Explosion du marché de la santé et montée de l’urbanisation
Les sociétés chinoises cherchent à s’associer. Il y a quinze ans, les Laboratoires Urgo ont abordé la Chine avec une offre d’entrée de gamme. Aujourd’hui, la société à capital familial livre des produits haut de gamme avec son partenaire Shanghai Pharma, qui distribue ainsi ses pansements spéciaux, permettant de guérir des plaies difficiles à soigner. Des produits qui s’adressent surtout aux diabétiques et aux personnes âgées. La PME française, qui utilise des visiteurs médicaux, s’est dotée en Chine d’une filiale commerciale de 60 personnes.
De façon générale, la santé est un secteur d’excellence de l’Hexagone dans l’Empire du Milieu. Les principaux groupes tricolores y sont présents (Sanofi, Ipsen, BioMérieux, Ethypharm…) et un club Santé a été ouvert en avril 2013 dans les deux pays pour faciliter les échanges, améliorer la visibilité de l’offre tricolore et développer les synergies.
C’est aussi un secteur d’avenir pour des entreprises très pointues. En hausse, les dépenses de santé représentaient 473 millions de dollars l’an dernier. La protection sociale devient un enjeu national, tout comme la prévention Enfin, l’urbanisation croissante et le vieillissement de la population génèrent une forte demande de centres de santé et une hausse des dépenses en fin de vie.
Depuis 2011, plus de la moitié de la population vit déjà en milieu urbain et plus de 50 villes comptent plus de deux millions d’habitants. Selon Jean-Pascal Tricoire, l’Empire du Milieu est « au cœur de l’urbanisation », car 100 de ses villes figurent déjà parmi les 600 cités les plus peuplées de la planète. Mieux encore, elles seront 200 dans 12 ans à être classées dans ce Top 600 mondial. Quant au vieillissement de la population, d’ici cinq ans, plus de 150 millions d’habitants seront âgés de plus de 65 ans.

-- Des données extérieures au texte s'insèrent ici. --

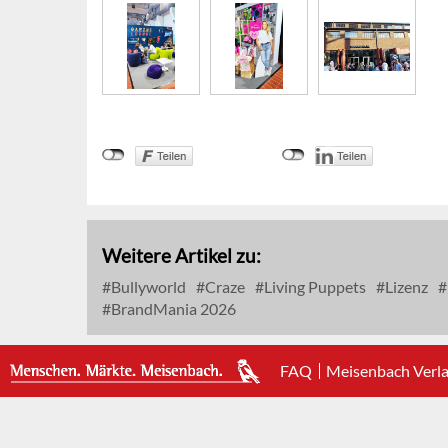
Weitere Artikel zu:
Bullyworld
Craze
Living Puppets
Lizenz
BrandMania 2026
FAQ
Meisenbach Verl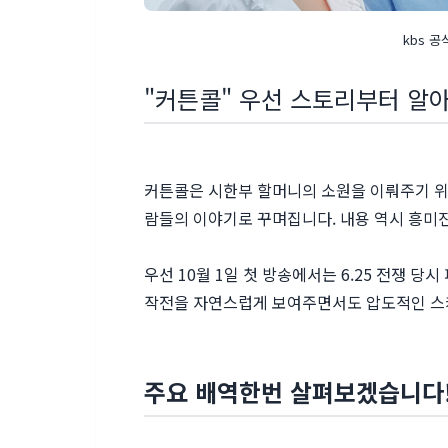
kbs 
"커튼콜" 우선 스토리부터 알
커튼콜은 시한부 할머니의 소원을 이뤄주기 위
람들의 이야기로 꾸며집니다. 내용 역시 흥미진
우선 10월 1일 첫 방송에서는 6.25 전쟁 
작전을 자연스럽게 보여주면서도 압도적인 스
주요 배역한번 살펴보겠습니다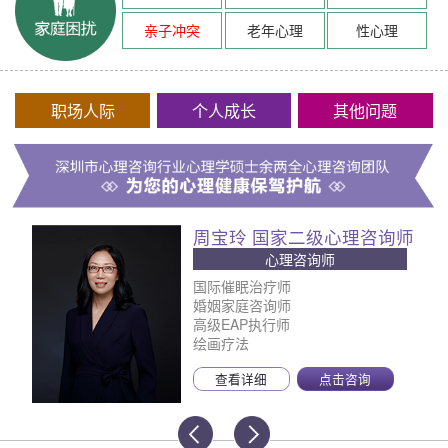
亲子冲突
老年心理
性心理
职场人际
个人成长
其他问题
周宝玲 国家二级心理咨询师
心理咨询师
国际催眠治疗师
婚姻家庭咨询师
高级EAP执行师
绘画疗法
查看详细
点击咨询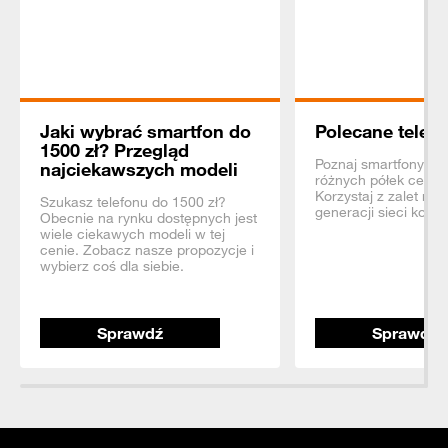
Jaki wybrać smartfon do
Polecane telefo
1500 zł? Przegląd
Poznaj smartfony z 
najciekawszych modeli
różnych półek ceno
Korzystaj z zalet na
Szukasz telefonu do 1500 zł?
generacji sieci komó
Obecnie na rynku dostępnych jest
wiele ciekawych modeli w tej
cenie. Zobacz nasze propozycje i
wybierz coś dla siebie.
Sprawdź
Sprawdź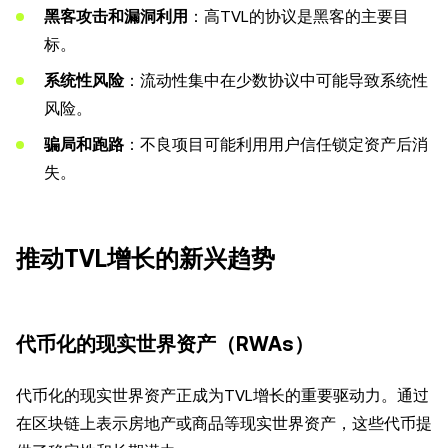
黑客攻击和漏洞利用
：高TVL的协议是黑客的主要目
标。
系统性风险
：流动性集中在少数协议中可能导致系统性
风险。
骗局和跑路
：不良项目可能利用用户信任锁定资产后消
失。
推动TVL增长的新兴趋势
代币化的现实世界资产（RWAs）
代币化的现实世界资产正成为TVL增长的重要驱动力。通过
在区块链上表示房地产或商品等现实世界资产，这些代币提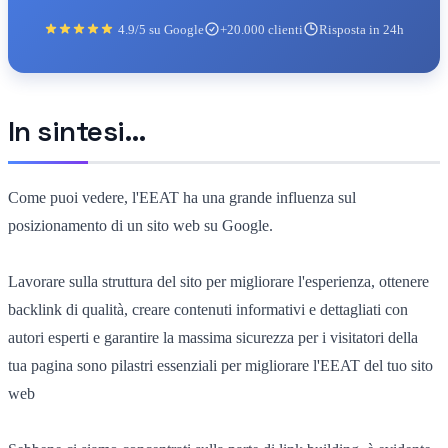
4.9/5 su Google
+20.000 clienti
Risposta in 24h
In sintesi…
Come puoi vedere, l'EEAT ha una grande influenza sul
posizionamento di un sito web su Google.
Lavorare sulla struttura del sito per migliorare l'esperienza, ottenere
backlink di qualità, creare contenuti informativi e dettagliati con
autori esperti e garantire la massima sicurezza per i visitatori della
tua pagina sono pilastri essenziali per migliorare l'EEAT del tuo sito
web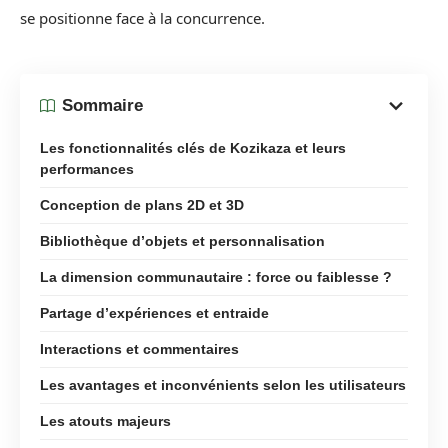
se positionne face à la concurrence.
Sommaire
Les fonctionnalités clés de Kozikaza et leurs
performances
Conception de plans 2D et 3D
Bibliothèque d’objets et personnalisation
La dimension communautaire : force ou faiblesse ?
Partage d’expériences et entraide
Interactions et commentaires
Les avantages et inconvénients selon les utilisateurs
Les atouts majeurs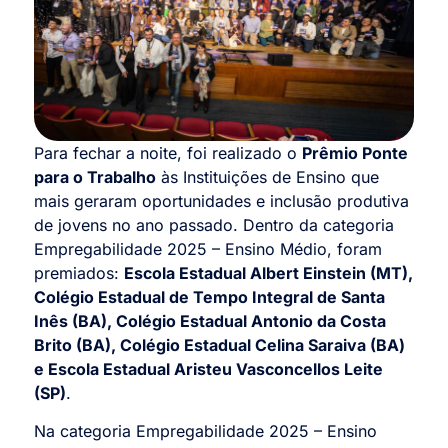
Para fechar a noite, foi realizado o
Prêmio Ponte
para o Trabalho
às Instituições de Ensino que
mais geraram oportunidades e inclusão produtiva
de jovens no ano passado. Dentro da categoria
Empregabilidade 2025 – Ensino Médio, foram
premiados:
Escola Estadual Albert Einstein (MT),
Colégio Estadual de Tempo Integral de Santa
Inês (BA), Colégio Estadual Antonio da Costa
Brito (BA), Colégio Estadual Celina Saraiva (BA)
e Escola Estadual Aristeu Vasconcellos Leite
(SP)
.
Na categoria Empregabilidade 2025 – Ensino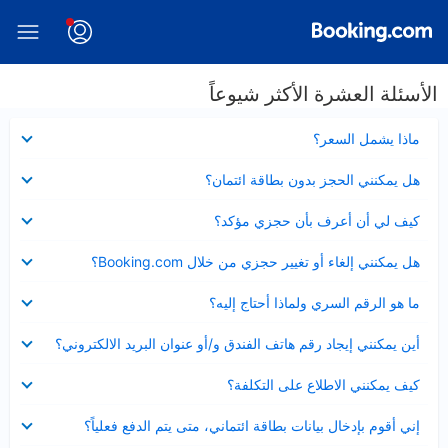
الأسئلة العشرة الأكثر شيوعاً
عرض
ماذا يشمل السعر؟
مصغر
عرض
هل يمكنني الحجز بدون بطاقة ائتمان؟
مصغر
عرض
كيف لي أن أعرف بأن حجزي مؤكد؟
مصغر
عرض
هل يمكنني إلغاء أو تغيير حجزي من خلال Booking.com؟
مصغر
عرض
ما هو الرقم السري ولماذا أحتاج إليه؟
مصغر
عرض
أين يمكنني إيجاد رقم هاتف الفندق و/أو عنوان البريد الالكتروني؟
مصغر
عرض
كيف يمكنني الاطلاع على التكلفة؟
مصغر
عرض
إني أقوم بإدخال بيانات بطاقة ائتماني، متى يتم الدفع فعلياً؟
مصغر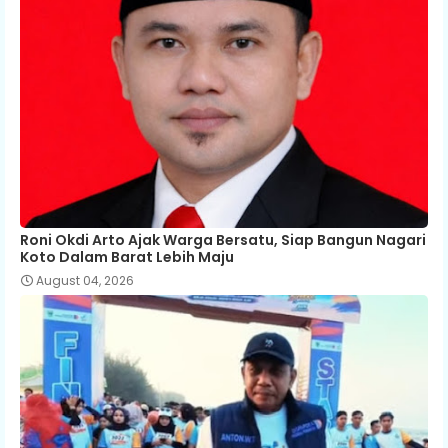
Roni Okdi Arto Ajak Warga Bersatu, Siap Bangun Nagari
Koto Dalam Barat Lebih Maju
August 04, 2026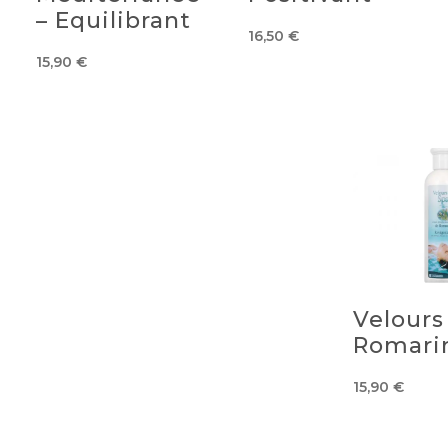
– Equilibrant
16,50
€
15,90
€
Velours
Romari
15,90
€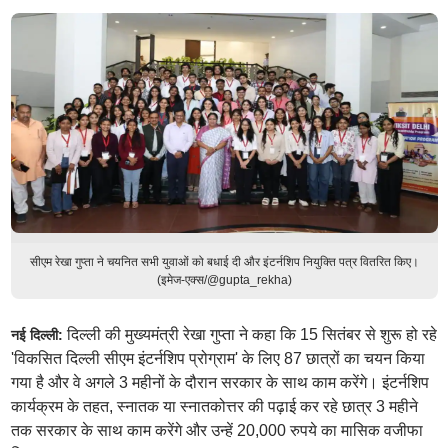
सीएम रेखा गुप्ता ने चयनित सभी युवाओं को बधाई दी और इंटर्नशिप नियुक्ति पत्र वितरित किए।
(इमेज-एक्स/@gupta_rekha)
दिल्ली की मुख्यमंत्री रेखा गुप्ता ने कहा कि 15 सितंबर से शुरू हो रहे
नई दिल्ली:
'विकसित दिल्ली सीएम इंटर्नशिप प्रोग्राम' के लिए 87 छात्रों का चयन किया
गया है और वे अगले 3 महीनों के दौरान सरकार के साथ काम करेंगे। इंटर्नशिप
कार्यक्रम के तहत, स्नातक या स्नातकोत्तर की पढ़ाई कर रहे छात्र 3 महीने
तक सरकार के साथ काम करेंगे और उन्हें 20,000 रुपये का मासिक वजीफा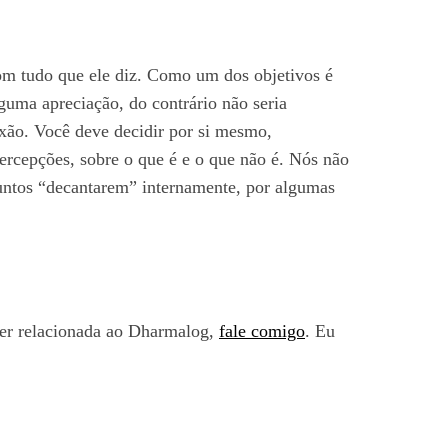
om tudo que ele diz. Como um dos objetivos é
guma apreciação, do contrário não seria
lexão. Você deve decidir por si mesmo,
percepções, sobre o que é e o que não é. Nós não
untos “decantarem” internamente, por algumas
uer relacionada ao Dharmalog,
fale comigo
. Eu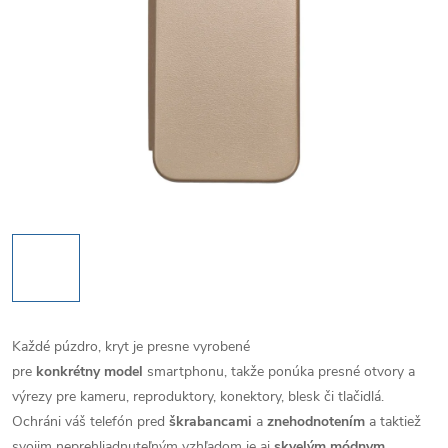
Každé púzdro, kryt je presne vyrobené
pre
konkrétny model
smartphonu, takže ponúka presné otvory a
výrezy pre kameru, reproduktory, konektory, blesk či tlačidlá.
Ochráni váš telefón pred
škrabancami
a
znehodnotením
a taktiež
svojim neprehliadnuteľným vzhľadom je aj
skvelým módnym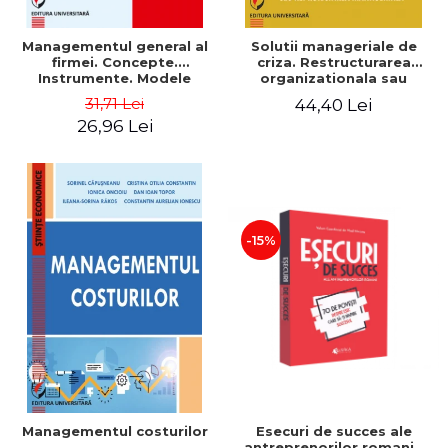
Managementul general al
Solutii manageriale de
firmei. Concepte.
criza. Restructurarea
Instrumente. Modele
organizationala sau
reproiectarea manageriala
31,71 Lei
44,40 Lei
26,96 Lei
-15%
Esecuri de succes ale
Managementul costurilor
antreprenorilor romani -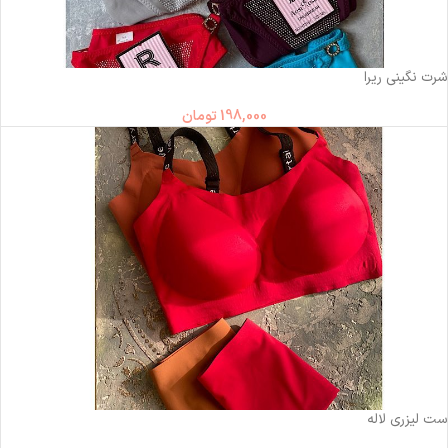
شرت نگینی ریرا
198,000
تومان
ست لیزری لاله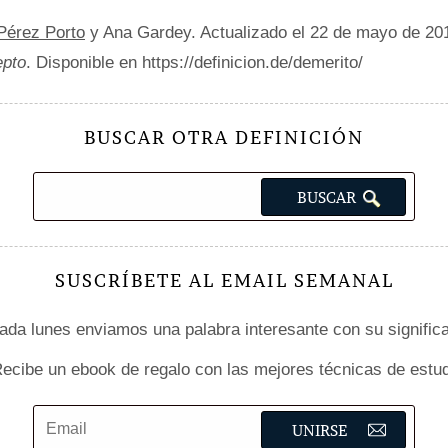
 Pérez Porto
y Ana Gardey. Actualizado el 22 de mayo de 20
epto
. Disponible en https://definicion.de/demerito/
BUSCAR OTRA DEFINICIÓN
SUSCRÍBETE AL EMAIL SEMANAL
da lunes enviamos una palabra interesante con su signific
ecibe un ebook de regalo con las mejores técnicas de estud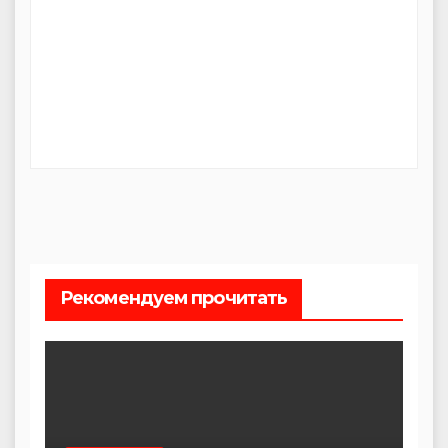
Рекомендуем прочитать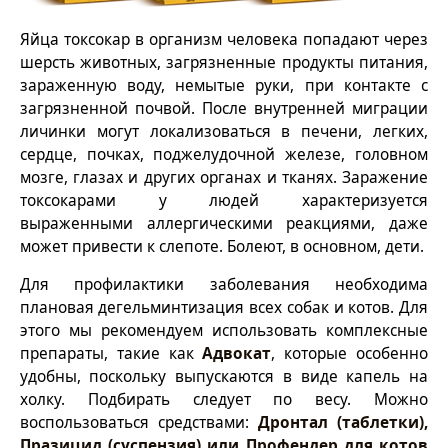
Яйца токсокар в организм человека попадают через
шерсть животных, загрязненные продукты питания,
зараженную воду, немытые руки, при контакте с
загрязненной почвой. После внутренней миграции
личинки могут локализоваться в печени, легких,
сердце, почках, поджелудочной железе, головном
мозге, глазах и других органах и тканях. Заражение
токсокарами у людей характеризуется
выраженными аллергическими реакциями, даже
может привести к слепоте. Болеют, в основном, дети.
Для профилактики заболевания необходима
плановая дегельминтизация всех собак и котов. Для
этого мы рекомендуем использовать комплексные
препараты, такие как
Адвокат
, которые особенно
удобны, поскольку выпускаются в виде капель на
холку. Подбирать следует по весу. Можно
воспользоваться средствами:
Дронтал (таблетки),
Празицид (суспензия) или Профендер для котов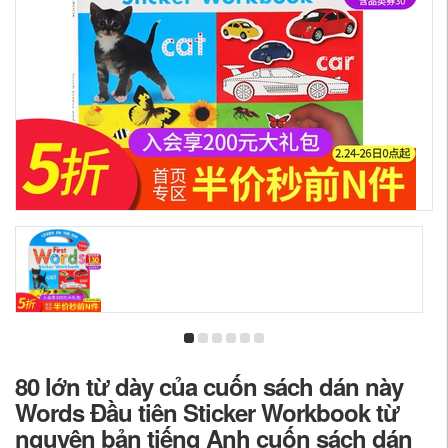
80 lớn từ dày của cuốn sách dán này
Words Đầu tiên Sticker Workbook từ
nguyên bản tiếng Anh cuốn sách dán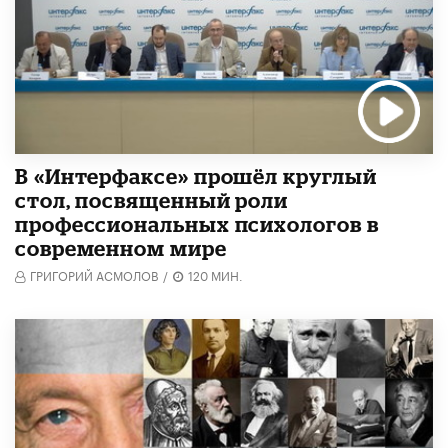
В «Интерфаксе» прошёл круглый
стол, посвященный роли
профессиональных психологов в
современном мире
ГРИГОРИЙ АСМОЛОВ
/
120 МИН.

Plusieurs entreprises françaises ont déjà montré leurs compétences en matière d’architecture hospitalière, comme AIA, et de maisons de retraite, à l’instar de Colisée et Domusvi. Orpea, à l’occasion de la visite du président Xi Jinping dans l’Hexagone, a annoncé la conclusion d’un protocole d’accord avec la société d’aménagement publique de la ville de Nanjing et l’hôpital Gulou pour développer « une maison de retraite médicalisée de 180 lits » dans cette cité de 8 millions d’habitants, située à près de 300 kilomètres à l’est de Shanghai. Le spécialiste des établissements d’hébergement de personnes âgées dépendantes (Ehpad) n’entend, d’ailleurs, pas s’arrêter là. La Chine s’attend à une explosion de sa population âgée de plus de 80 ans. Leur nombre pourrait ainsi s’élever à 150 millions au milieu du siècle.